Alhasil, meskipun secara konseptual seharusnya yang saleh secara religius juga saleh secara sosial, tetapi seperti kita temui realitasnya bukan hanya tidak demikian, justru sebaliknya: semakin religius beragama malah semakin garang secara sosial.
Oleh karena itu, sejak awal, Abdurrahman Wahid (Gus Dur) mempromosikan dan memperjuangkan pandangan syariat yang berbasis dan fokus pada pertimbangan maqashid al-syari'ah (tujuan syariat).
Sebab, di sanalah apa yang menjadi etika Islam dalam syariat terkandung.
Di mana kemaslahatan manusia menjadi tujuan utama: satu poin berorientasi ritual, yakni hifzh al-din (menjaga agama), dan selebihnya berorientasi sosial, yakni hifzh al- nafs (menjaga kehidupan), hifzh al-'aql (menjaga akal), hifzh al-mal (menjaga harta benda), hifzh al-nasl (menjaga keturunan), serta hifzh al-bi'ah (menjaga lingkungan).
Kesalehan sosial
Ekstrem dalam syariat merupakan ketentuan. Dikisahkan oleh Sayyidah Aisyah (istri Nabi) bahwa Nabi begitu hangat dalam waktu-waktunya bersamanya, tetapi ketika waktu ibadah tiba, ia seolah lupa pada istrinya. Ia beribadah hingga kakinya bengkak.

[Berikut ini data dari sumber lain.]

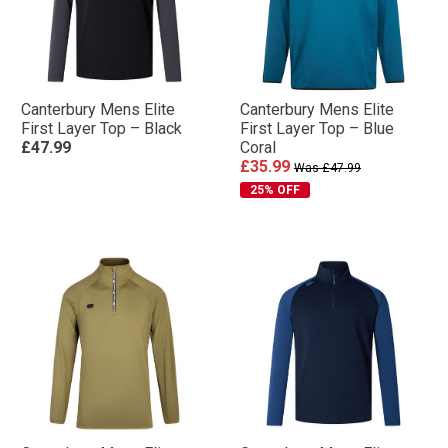
Canterbury Mens Elite
Canterbury Mens Elite
First Layer Top – Black
First Layer Top – Blue
£47.99
Coral
£35.99
Was £47.99
25% OFF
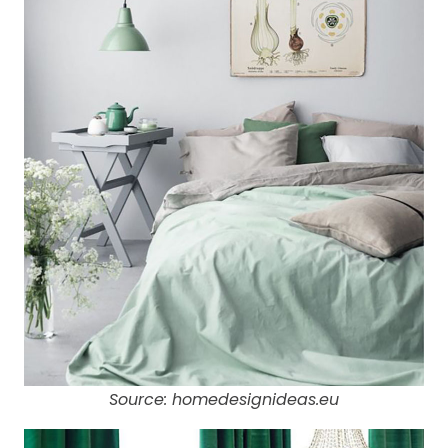
Source: homedesignideas.eu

Di sisi lain, Nabi justru "mengharamkan" untuk dirinya salah satu jenis madu yang sebenarnya halal secara syariat lantaran demi membahagiakan istrinya yang tak suka pada aroma madu itu.
Maka, seorang Muslim seharusnya sangat ekstrem dalam ruang privat dengan syariatnya, tetapi ia juga sangat moderat dalam ruang publik dengan etikanya. Bukan malah terjebak dalam dualisme tersebut secara dikotomis.

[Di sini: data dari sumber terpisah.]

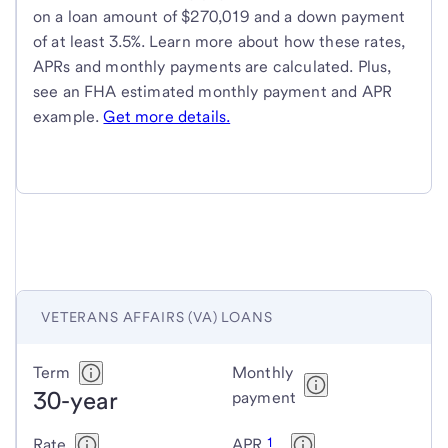
on a loan amount of $270,019 and a down payment
of at least 3.5%. Learn more about how these rates,
APRs and monthly payments are calculated. Plus,
see an FHA estimated monthly payment and APR
example.
Get more details.
VETERANS AFFAIRS (VA) LOANS
Veterans
Term
Monthly
30-year
Affairs
payment
(VA)
1
Rate
APR
loans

Dalam filsafat kenabian (Islam), sesuatu yang jadi ciri paling khas filsafat Islam yang membedakannya dengan filsafat Yunani, perkara ini telah selesai: wahyu dan akal beriringan. Oleh karena itu, agama tak akan bermasalah dengan ruang publik yang rasional. Sebagaimana agama menjadi "bahan bakar" bagi "jihad kemerdekaan" di masa lalu.
Maka, dalam mistisisme Islam (tasawuf), hukum (syariat) dan etika (akhlak) adalah sesuatu yang integral.
Tak heran jika Nabi, yang meskipun ia telah "bertemu" Tuhan dalam mi'raj-nya sebagaimana menjadi puncak kesalehan religius, tetap kembali ke bumi, hidup di tengah-tengah masyarakat dan berinteraksi dengan kesalehan sosial.
Namun, ironisnya dalam keberislaman kalangan ekstremis, tasawuf justru dinilai sebagai bid'ah (kesesatan) sehingga Islam justru menjadi minus aspek paling mendasarnya: spiritualitas.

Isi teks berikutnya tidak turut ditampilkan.